When Brian Jones ventured from middle-class Cheltenham into London’s R&B dives, it was under the name of ‘Elmo Lewis’. Jeremy Spencer imported riffs he had learnt from Elmore James into the early albums of Fleetwood Mac.
Which of James’ recordings had inspired these players it would be hard to say, since hardly any of them were available on local releases, but it’s likely that a few copies of the 1961 Crown LP Blues After Hours found their way here, to impress listeners with the intensity of Standing At The Crossroads and Dust My Blues.
Imagine – music like Robert Johnson’s, but electrified!
No need to imagine it: you can hear it on this CD, which reissues the entire Crown LP – reproducing its cover shot of a tight-skirted temptress on a shiny red leather bar stool -– and adds another dozen tracks, mostly derived, like the LPs, from James’ Flair sessions of 1953-56. Two cuts, I Believe and Baby What’s Wrong, are both from Meteor and 1952.
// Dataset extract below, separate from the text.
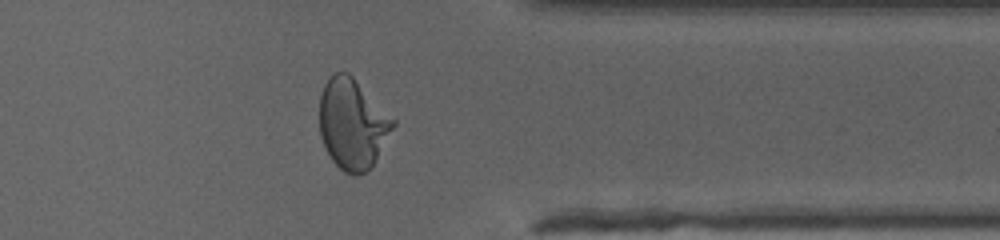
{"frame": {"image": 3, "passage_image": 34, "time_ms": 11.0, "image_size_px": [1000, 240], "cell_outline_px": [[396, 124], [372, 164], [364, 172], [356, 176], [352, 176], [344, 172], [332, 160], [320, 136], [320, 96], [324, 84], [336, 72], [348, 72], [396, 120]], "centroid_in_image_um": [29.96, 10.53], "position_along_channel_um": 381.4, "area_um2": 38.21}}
What James had picked up from hearing Robert Johnson is most obvious in the songs to which Johnson himself had given form: Dust My Blues and its variant I Believe, based on Johnson’s I Believe I’ll Dust My Broom, and Standing At The Crossroads, Johnson’s Cross Road Blues. Both open with James’ signature slide riff, but whereas Dust My Blues, by a four-piece band, is dominated by it, on Standing At The Crossroads, a West Coast recording probably arranged by tenor saxophonist Maxwell Davis, a three-horn team punches the riffs back at the singer.
Happy Home, from the same session, has virtually the same arrangement, but a further track from this date, Sunnyland, drops the saxes and gets all its energy from a slow, loping figure (somewhat like the one on Jack Dupree’s Walking The Blues) played by the rhythm section.
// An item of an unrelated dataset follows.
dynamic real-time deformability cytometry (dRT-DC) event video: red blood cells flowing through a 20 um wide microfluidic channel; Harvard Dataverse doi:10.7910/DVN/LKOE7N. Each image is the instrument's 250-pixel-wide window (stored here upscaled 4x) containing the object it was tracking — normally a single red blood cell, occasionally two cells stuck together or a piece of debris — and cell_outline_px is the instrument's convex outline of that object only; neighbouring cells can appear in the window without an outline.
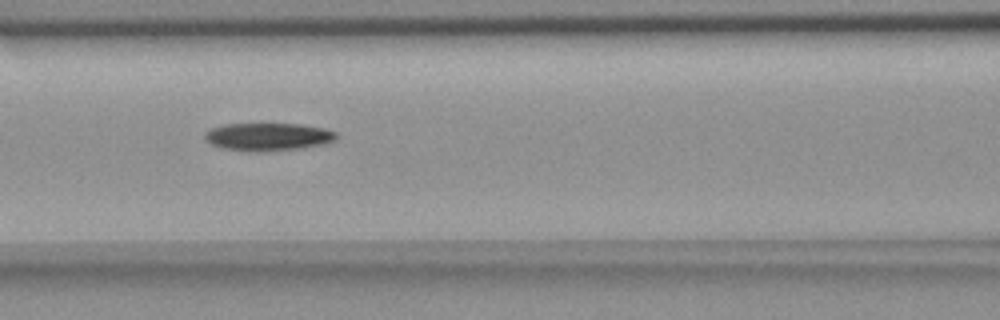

Most of the other tracks were recorded in Chicago, New Orleans or Mississippi, with local saxmen (except on the horn-free New Orleans date). James’ longtime sidekick, tenor saxophonist J. T. Brown, shares the front-line attack with him on Strange Kinda Feeling and the driving instrumental Hawaiian Boogie.
Though it was his slide playing that impressed his British admirers, James was capable of playing a conventional guitar lead, often sounding like a sort of Southern T-Bone Walker, as on Mean And Evil, Rock My Baby Right, the two takes of Dark And Dreary or the wonderfully lightfooted Baby What’s Wrong, though he drew apart from his West Coast contemporary in the pungency of his singing and the loose swing of his accompanists.
As usual with Hoodoo (and its sister label Soul Jam), the CD comes with a 16-page booklet bursting with photographs, label shots and period ads. The sound quality is admirable, but then it should be, because all this stuff has already been issued by Ace, whose own augmented reissue of Blues After Hours is still in print, as is The Best Of Elmore James – The Early Years, which contains most of this Hoodoo CD and more besides.